* [Stored data]

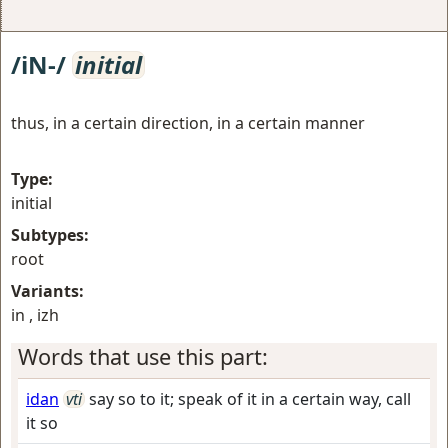
/iN-/
initial
thus, in a certain direction, in a certain manner
Type:
initial
Subtypes:
root
Variants:
in , izh
Words that use this part:
idan
vti
say so to it; speak of it in a certain way, call
it so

* [Exercise details]
Could you write the entries out again exactly, without their pictures?

* [Written response]
/iN-/
initial
thus, in a certain direction, in a certain manner
Type:
initial
Subtypes:
root
Variants:
in , izh
Words that use this part:
idan
vti
say so to it; speak of it in a certain way, call
it so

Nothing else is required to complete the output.